Übungstext ▸
◇ ◇ ◇ ◇ ◇

Moderne Layout-Systeme verfügen über einen Constraint Manager mit integriertem Design Rule Check. Verstößt der Designer gegen eine Regel, wird er durch eine Fehlermarkierung ähnlich der Rechtschreibkorrektur in der Textverarbeitung in Echtzeit auf den Verstoß hingewiesen und kann den Fehler sofort korrigieren.

Das komplexe Regelwerk, sein Sinn und der Nutzen

Unter Design-Regeln (Design Rules) versteht man die Vorgaben für das Layout von Leiterplatten. Physikalische Vorgaben kommen aus der Fertigung, Bestückung und dem Test. So gibt es minimale Abstände und Leiterbahnbreiten, die nicht unterschritten werden dürfen, da kleinere Strukturen im chemischen Ätzprozess nicht aufgelöst werden können. Eine Herstellung ist in dem Fall nicht sichergestellt und es kann zu Kurzschlüssen und Unterbrechungen kommen. Weitere Regeln aus der Fertigung sind minimale Abstände von Bohrung zu Bohrung, Abmessungen für Restringe oder Abstände zu Fräs- oder Ritzkanten. Diese Abstände sind abhängig vom verwendeten Fertigungsprozess und den eingesetzten Maschinen.

Bild 2: Dynamische Anzeige des Laufzeit DRC-Fehlers. Im rechten Bild ist dieser Fehler behoben.
Bild 2: Dynamische Anzeige des Laufzeit DRC-Fehlers. Im rechten Bild ist dieser Fehler behoben.
(Bild: FlowCAD)

◇ ◇ ◇ ◇ ◇

Arbeitsauftrag A ▸
Tauschen Sie im Übungstext im Abschnitt von „Moderne Layout-Systeme verfügen“ bis „Fehler sofort korrigieren.“ „Designer“ gegen „Layouter“ aus und geben Sie diesen Abschnitt wieder.
Arbeitsauftrag B ▸
Nennen Sie alle Bereiche, aus denen laut Übungstext die physikalischen Vorgaben für das Layout von Leiterplatten kommen.

Seitenbilder und extrahierter Text ▸
◇ ◇ ◇ ◇ ◇

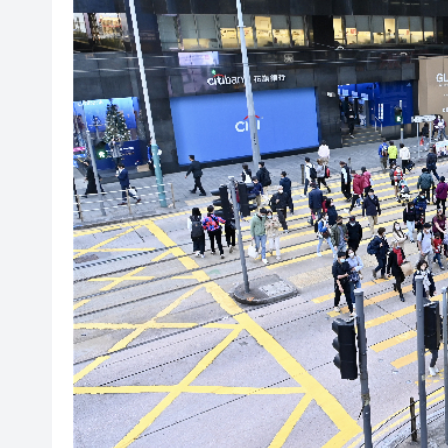
工銀亞洲完成首筆LNG跨境通
有片丨新蒲崗唐樓樓梯間驚現群
太古地產料本港寫字樓下半年負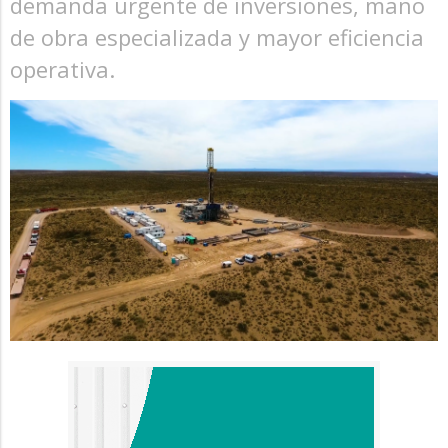
demanda urgente de inversiones, mano
de obra especializada y mayor eficiencia
operativa.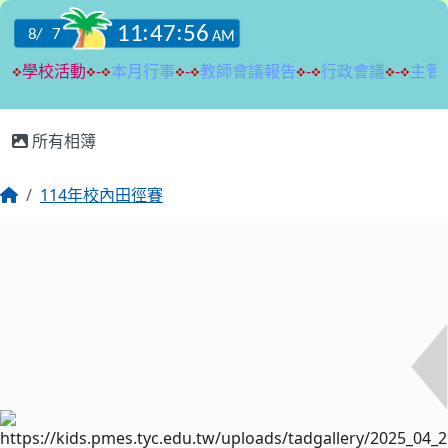
:::
所有相簿
114年校內田徑賽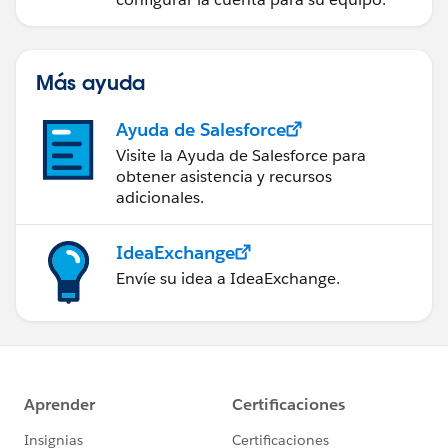
Más ayuda
Ayuda de Salesforce
Visite la Ayuda de Salesforce para
obtener asistencia y recursos
adicionales.
IdeaExchange
Envíe su idea a IdeaExchange.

◇ ◇ ◇ ◇ ◇

Ergebnis der Übung A ▸
Moderne Layout-Systeme verfügen über einen Constraint Manager mit integriertem Design Rule Check. Verstößt der Layouter gegen eine Regel, wird er durch eine Fehlermarkierung ähnlich der Rechtschreibkorrektur in der Textverarbeitung in Echtzeit auf den Verstoß hingewiesen und kann den Fehler sofort korrigieren.

Ergebnis der Übung B ▸
Fertigung, Bestückung, Test